Select from the records below every line that has the word "following" in it.

== Data for this task

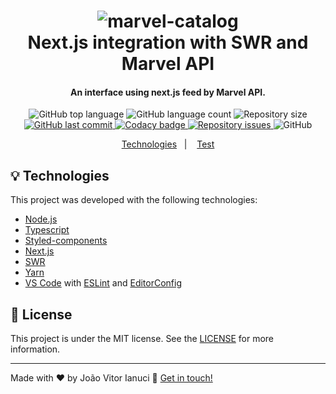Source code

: <h1 align="center">
    <img alt="marvel-catalog" src="https://i.imgur.com/chgP9s5.png" />
    <br>
    Next.js integration with SWR and Marvel API
</h1>

<h4 align="center">
  An interface using next.js feed by Marvel API.
</h4>
<p align="center">

  <img alt="GitHub top language" src="https://img.shields.io/github/languages/top/joaoianuci/marvel-catalog.svg">

  <img alt="GitHub language count" src="https://img.shields.io/github/languages/count/joaoianuci/marvel-catalog.svg">

  <img alt="Repository size" src="https://img.shields.io/github/repo-size/joaoianuci/marvel-catalog.svg">
  <a href="https://github.com/joaoianuci/marvel-catalog/commits/main">
    <img alt="GitHub last commit" src="https://img.shields.io/github/last-commit/joaoianuci/marvel-catalog.svg">
  </a>

  <a href="https://app.codacy.com/gh/joaoianuci/marvel-catalog?utm_source=github.com&utm_medium=referral&utm_content=joaoianuci/marvel-catalog&utm_campaign=Badge_Grade_Dashboard">
   <img alt="Codacy badge" src="https://api.codacy.com/project/badge/Grade/214a062e26734d3e80931b211c9d582f">
  </a>

  <a href="https://github.com/joaoianuci/marvel-catalog/issues">
    <img alt="Repository issues" src="https://img.shields.io/github/issues/joaoianuci/marvel-catalog.svg">
  </a>

  <img alt="GitHub" src="https://img.shields.io/github/license/joaoianuci/marvel-catalog.svg">
</p>
<p align="center">
  <a href="#bulb-technologies">Technologies</a>&nbsp;&nbsp;&nbsp;|&nbsp;&nbsp;&nbsp;
  <a href="https://marvel-catalog.vercel.app">Test</a>
</p>


## :bulb: Technologies

This project was developed with the following technologies:

-   [Node.js][nodejs]
-   [Typescript][ts]
-   [Styled-components][styled-components]
-   [Next.js][nextjs]
-   [SWR][swr]
-   [Yarn][yarn]
-   [VS Code][vc] with [ESLint][vceslint] and [EditorConfig][vceditconfig]

## :memo: License

This project is under the MIT license. See the [LICENSE](https://github.com/joaoianuci/marvel-catalog/blob/master/LICENSE) for more information.

* * *

Made with ♥ by João Vitor Ianuci :wave: [Get in touch!](https://www.linkedin.com/in/joaoianuci/)

[nodejs]: https://nodejs.org/

[ts]: https://www.typescriptlang.org/

[styled-components]: https://styled-components.com/

[nextjs]: https://nextjs.org/

[swr]: https://swr.vercel.app/

[yarn]: https://yarnpkg.com/

[vc]: https://code.visualstudio.com/

[vceditconfig]: https://marketplace.visualstudio.com/items?itemName=EditorConfig.EditorConfig

[vceslint]: https://marketplace.visualstudio.com/items?itemName=dbaeumer.vscode-eslint
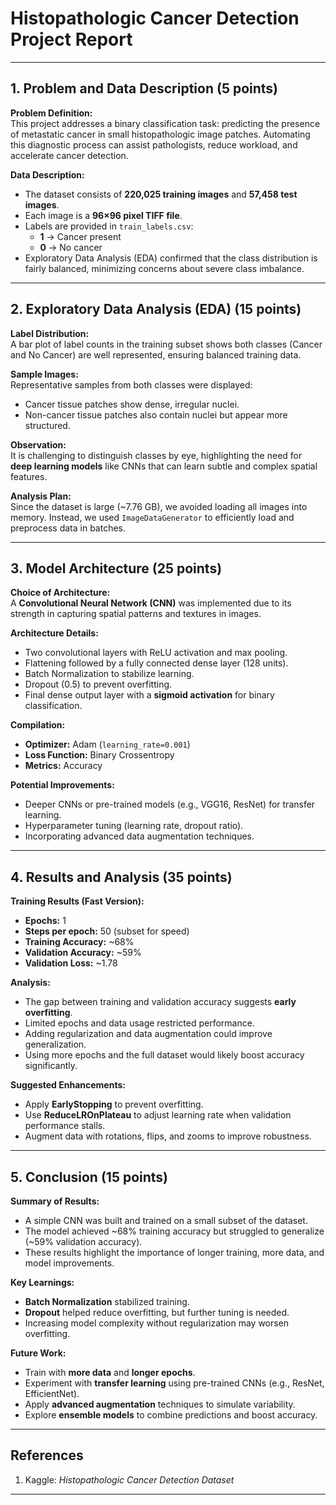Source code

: # Histopathologic Cancer Detection Project Report

---

## 1. Problem and Data Description (5 points)

**Problem Definition:**  
This project addresses a binary classification task: predicting the presence of metastatic cancer in small histopathologic image patches. Automating this diagnostic process can assist pathologists, reduce workload, and accelerate cancer detection.  

**Data Description:**  
- The dataset consists of **220,025 training images** and **57,458 test images**.  
- Each image is a **96×96 pixel TIFF file**.  
- Labels are provided in `train_labels.csv`:
  - **1** → Cancer present  
  - **0** → No cancer  
- Exploratory Data Analysis (EDA) confirmed that the class distribution is fairly balanced, minimizing concerns about severe class imbalance.

---

## 2. Exploratory Data Analysis (EDA) (15 points)

**Label Distribution:**  
A bar plot of label counts in the training subset shows both classes (Cancer and No Cancer) are well represented, ensuring balanced training data.

**Sample Images:**  
Representative samples from both classes were displayed:  
- Cancer tissue patches show dense, irregular nuclei.  
- Non-cancer tissue patches also contain nuclei but appear more structured.  

**Observation:**  
It is challenging to distinguish classes by eye, highlighting the need for **deep learning models** like CNNs that can learn subtle and complex spatial features.  

**Analysis Plan:**  
Since the dataset is large (~7.76 GB), we avoided loading all images into memory. Instead, we used `ImageDataGenerator` to efficiently load and preprocess data in batches.

---

## 3. Model Architecture (25 points)

**Choice of Architecture:**  
A **Convolutional Neural Network (CNN)** was implemented due to its strength in capturing spatial patterns and textures in images.  

**Architecture Details:**  
- Two convolutional layers with ReLU activation and max pooling.  
- Flattening followed by a fully connected dense layer (128 units).  
- Batch Normalization to stabilize learning.  
- Dropout (0.5) to prevent overfitting.  
- Final dense output layer with a **sigmoid activation** for binary classification.  

**Compilation:**  
- **Optimizer:** Adam (`learning_rate=0.001`)  
- **Loss Function:** Binary Crossentropy  
- **Metrics:** Accuracy  

**Potential Improvements:**  
- Deeper CNNs or pre-trained models (e.g., VGG16, ResNet) for transfer learning.  
- Hyperparameter tuning (learning rate, dropout ratio).  
- Incorporating advanced data augmentation techniques.

---

## 4. Results and Analysis (35 points)

**Training Results (Fast Version):**  
- **Epochs:** 1  
- **Steps per epoch:** 50 (subset for speed)  
- **Training Accuracy:** ~68%  
- **Validation Accuracy:** ~59%  
- **Validation Loss:** ~1.78  

**Analysis:**  
- The gap between training and validation accuracy suggests **early overfitting**.  
- Limited epochs and data usage restricted performance.  
- Adding regularization and data augmentation could improve generalization.  
- Using more epochs and the full dataset would likely boost accuracy significantly.  

**Suggested Enhancements:**  
- Apply **EarlyStopping** to prevent overfitting.  
- Use **ReduceLROnPlateau** to adjust learning rate when validation performance stalls.  
- Augment data with rotations, flips, and zooms to improve robustness.  

---

## 5. Conclusion (15 points)

**Summary of Results:**  
- A simple CNN was built and trained on a small subset of the dataset.  
- The model achieved ~68% training accuracy but struggled to generalize (~59% validation accuracy).  
- These results highlight the importance of longer training, more data, and model improvements.  

**Key Learnings:**  
- **Batch Normalization** stabilized training.  
- **Dropout** helped reduce overfitting, but further tuning is needed.  
- Increasing model complexity without regularization may worsen overfitting.  

**Future Work:**  
- Train with **more data** and **longer epochs**.  
- Experiment with **transfer learning** using pre-trained CNNs (e.g., ResNet, EfficientNet).  
- Apply **advanced augmentation** techniques to simulate variability.  
- Explore **ensemble models** to combine predictions and boost accuracy.  

---

## References
1. Kaggle: *Histopathologic Cancer Detection Dataset*  
---
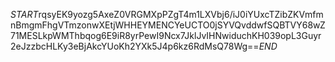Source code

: $START$rqsyEK9yozg5AxeZ0VRGMXpPZgT4m1LXVbj6/iJ0iYUxcTZibZKVmfmnBmgmFhgVTmzonwXEtjWHHEYMENCYeUCTO0jSYVQvddwfSQBTVY68wZ71MESLkpWMThbqog6E9iR8yrPewI9Ncx7JklJvIHNwiduchKH039opL3Guyr2eJzzbcHLKy3eBjAkcYUoKh2YXk5J4p6kz6RdMsQ78Wg==$END$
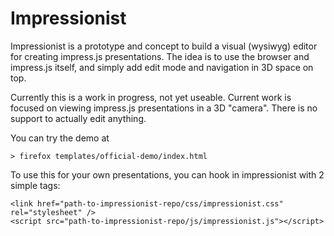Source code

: # Impressionist

Impressionist is a prototype and concept to build a visual (wysiwyg) editor for creating impress.js
presentations. The idea is to use the browser and impress.js itself, and simply add edit mode and
navigation in 3D space on top.

Currently this is a work in progress, not yet useable. Current work is focused on viewing impress.js
presentations in a 3D "camera". There is no support to actually edit anything.

You can try the demo at

    > firefox templates/official-demo/index.html

To use this for your own presentations, you can hook in impressionist with 2 simple tags:

    <link href="path-to-impressionist-repo/css/impressionist.css" rel="stylesheet" />
    <script src="path-to-impressionist-repo/js/impressionist.js"></script>


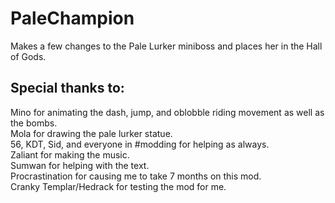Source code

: # PaleChampion
Makes a few changes to the Pale Lurker miniboss and places her in the Hall of Gods.
    
## Special thanks to:  
Mino for animating the dash, jump, and oblobble riding movement as well as the bombs.  
Mola for drawing the pale lurker statue.  
56, KDT, Sid, and everyone in #modding for helping as always.  
Zaliant for making the music.  
Sumwan for helping with the text.  
Procrastination for causing me to take 7 months on this mod.  
Cranky Templar/Hedrack for testing the mod for me.  
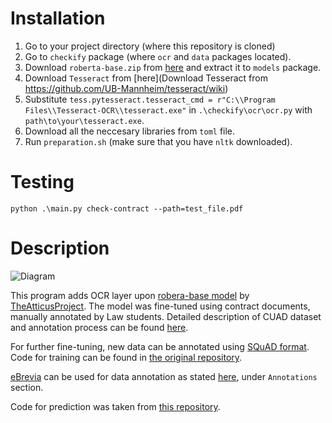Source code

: # Installation

1. Go to your project directory (where this repository is cloned)
2. Go to `checkify` package (where `ocr` and `data` packages located).
3. Download `roberta-base.zip` from [here](https://zenodo.org/record/4599830/files/roberta-base.zip) and extract it to `models` package.
4. Download `Tesseract` from [here](Download Tesseract from https://github.com/UB-Mannheim/tesseract/wiki)
5. Substitute `tess.pytesseract.tesseract_cmd = r"C:\\Program Files\\Tesseract-OCR\\tesseract.exe"` in `.\checkify\ocr\ocr.py` with `path\to\your\tesseract.exe`.
6. Download all the neccesary libraries from `toml` file.
7. Run `preparation.sh` (make sure that you have `nltk` downloaded).

# Testing

`python .\main.py check-contract --path=test_file.pdf`

# Description

![Diagram](https://user-images.githubusercontent.com/55549813/126024422-ede64a36-b7ac-423a-a9f5-deb29d733385.png)

This program adds OCR layer upon [robera-base model](https://zenodo.org/record/4599830#.YPJSk-hKjIU) by [TheAtticusProject](https://github.com/TheAtticusProject/cuadTheAtticusProject). The model was fine-tuned using contract documents, manually annotated by Law students. Detailed description of CUAD dataset and annotation process can be found [here](https://huggingface.co/datasets/cuad).

For further fine-tuning, new data can be annotated using [SQuAD format](https://rajpurkar.github.io/SQuAD-explorer/dataset/dev-v2.0.json). Code for training can be found in [the original repository](https://github.com/TheAtticusProject/cuadTheAtticusProject).

[eBrevia](https://ebrevia.com/) can be used for data annotation as stated [here](https://huggingface.co/datasets/cuad), under `Annotations` section.

Code for prediction was taken from [this repository](https://github.com/marshmellow77/cuad-demo/blob/main/scripts/predict.py).
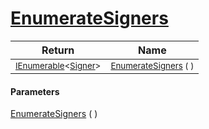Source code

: # [EnumerateSigners](./DataSetLoader-100663920.md)



| Return | Name | 
| --- | --- | 
| <sub>[IEnumerable](https://docs.microsoft.com/en-us/dotnet/api/System.Collections.Generic.IEnumerable-1)\<[Signer](./../../Signer.md)></sub>| <sub>[EnumerateSigners](./DataSetLoader-100663920.md) (  )</sub>| <br>


#### Parameters
[EnumerateSigners](./DataSetLoader-100663920.md) (  )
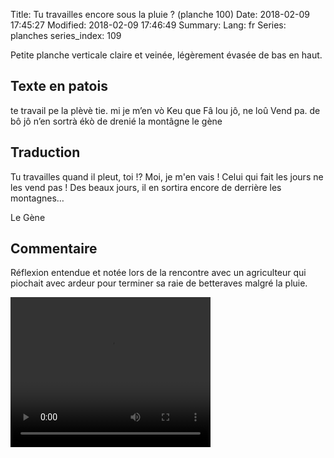 Title: Tu travailles encore sous la pluie ?  (planche 100)
Date: 2018-02-09 17:45:27
Modified: 2018-02-09 17:46:49
Summary: 
Lang: fr
Series: planches
series_index: 109

Petite planche verticale claire et veinée, légèrement évasée de bas en haut.

<figure class="image-block" style="float: right; max-width: 45%;">
  <img alt="" src="{static}/images/planche_100.png">
  <figcaption style="max-width: 384px"></figcaption>
</figure>

## Texte en patois

te travail pe la plèvè tie. mi je m’en vò Keu que Fâ lou jô, ne loû
Vend pa. de bô jô n’en sortrà ékò de drenié la montâgne le gène

## Traduction

Tu travailles quand il pleut, toi !? Moi, je m'en vais ! Celui qui
fait les jours ne les vend pas !  Des beaux jours, il en sortira
encore de derrière les montagnes…

Le Gène

## Commentaire

Réflexion entendue et notée lors de la rencontre avec un agriculteur
qui piochait avec ardeur pour terminer sa raie de betteraves malgré la
pluie.

<video width="320" height="240" controls>
  <source src="https://d1njpgd0ygatdn.cloudfront.net/video_100.mp4" type="video/mp4">
</video>

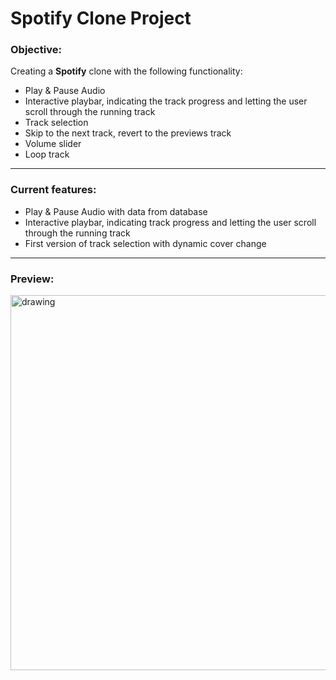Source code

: # Spotify Clone Project

### Objective:

Creating a **Spotify** clone with the following functionality:

- Play & Pause Audio
- Interactive playbar, indicating the track progress and letting the user scroll through the running track
- Track selection
- Skip to the next track, revert to the previews track
- Volume slider
- Loop track

---

### Current features:

- Play & Pause Audio with data from database
- Interactive playbar, indicating track progress and letting the user scroll through the running track
- First version of track selection with dynamic cover change

---
### Preview:
<img src="https://i.imgur.com/lMnfEoU.png" alt="drawing" width="600"/>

====

• **Written answer**
This project was developed with the following technologies:
Creating a **Spotify** clone with the following functionality:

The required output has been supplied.